If one takes it from a micro, albeit dramatic viewpoint, that is, indeed, the path literally to zero waste here in a temperate country could be a solitary one, with mild dangers, too. Figure how and when we toss out our waste, especially in winter—where bins stand outside the building like ours along deserted lane ways.
Wedged between back walls or terraces lined with parked cars, the lane way stretches with shadows—either sinister or romantic on early evenings, with or without the moon when, for most people like me, the best or only time to lug separate bags of paper, containers, especially waste (soiled plastic bags and #s 3&6 packing materials or containers) and feed these into wide-mouthed bins. It had felt scary being alone, at first, especially in the half-light of a new or waning moon, and, indeed, like they say, you breathe life into your fears.
I did one evening when a black, thickly furred animal engaged me with its bulb-like eyes in a stand off. Ignorant of what it was, I’m embarrassed to admit that its ferocious crouch intimidated me so much so that I wanted to run, but feeling the stones on my sole, I half-bended in the ready to pick up one. But a car soon blasted its headlights on us, and the animal scampered into the darkness. I later learned that a rabid raccoon, notorious for its garbage-scouring tricks, dared me; “it could have leaped at you,” warned a friend.
Apparently safe another early dusk, a powerful stench wrapped me on my way back to the gate, where an apple tree had started budding. Already a few meters away from the garbage enclosure, I had thought it couldn’t be rotting exotic food. Just then, Dili, my friend’s white cat dashed out of the fence flustered, twisting as if trying to shake off an invisible foe that had gripped him; at this point, Debbie came out, shouting, “Oh my, a skunk sprayed Dili!” I still cringe at the thought of meeting one.
And what about the spring morning, when in a change of schedule, I tossed out cardboard boxes that I had spent the night before jumping on to flatten. Rushing back through the courtyard, I felt something like a giant bee zip past my cheek, leaving me stunned about what I had thought was a superpower dragonfly. Donna, a penthouse resident just then wheeled in on her motorbike. As we talked, the creature whooshed right back by my nose, onto a clump of lilies of the valley in the courtyard, remaining on wings as it sipped the flowers. She exclaimed, “a hummingbird!” What a wonder, my first.
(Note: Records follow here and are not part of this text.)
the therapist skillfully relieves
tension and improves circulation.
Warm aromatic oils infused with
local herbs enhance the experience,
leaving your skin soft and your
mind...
But my loneliest yet most satisfying trek begins in the kitchen when I line a green pail with newspaper pages that I fold into the shape of a bag for any food and plant waste. It ends with an elevator ride to the underground parkade, where only loud echoes follow my steps to an organic garbage green bin by its own set against a wall like a sentry facing the rollup electronic gate.
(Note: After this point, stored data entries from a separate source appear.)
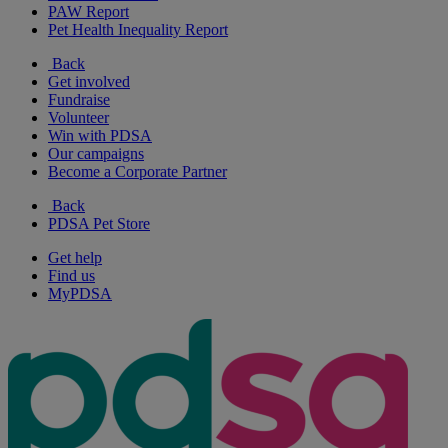
PAW Report
Pet Health Inequality Report
Back
Get involved
Fundraise
Volunteer
Win with PDSA
Our campaigns
Become a Corporate Partner
Back
PDSA Pet Store
Get help
Find us
MyPDSA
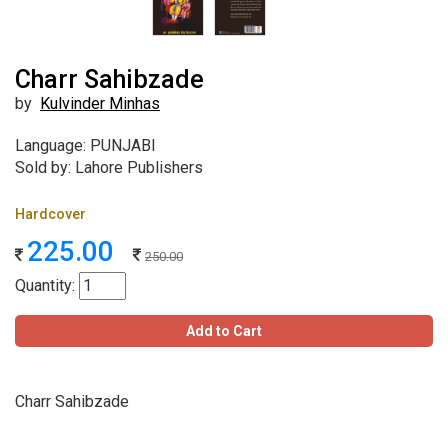
Charr Sahibzade
by
Kulvinder Minhas
Language: PUNJABI
Sold by: Lahore Publishers
Hardcover
225.00
250.00
Quantity:
Add to Cart
Charr Sahibzade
Almost a sacred rite, for me, when I let slide the newspaper bag that by then has become so shaped it feels solid into the bin that in a week would be full and ready for composting–one day, up-cycled as mulch, it would have nourished hydrangeas and pears, just as other waste in the bins could turn up as something else in life’s cycle, though never for the PVCs and Styrofoam now confirmed indestructible.
With all these, somehow Vancouver’s dream of zero waste—long talked about in conferences, some of which I’ve attended—has since stepped up, even transformed me, not so much from the scare about climate change but rather a caring for Earth, no matter the lonely, nay, poignant paths. For if, indeed, it’s a source life, why stuff it with deathly waste?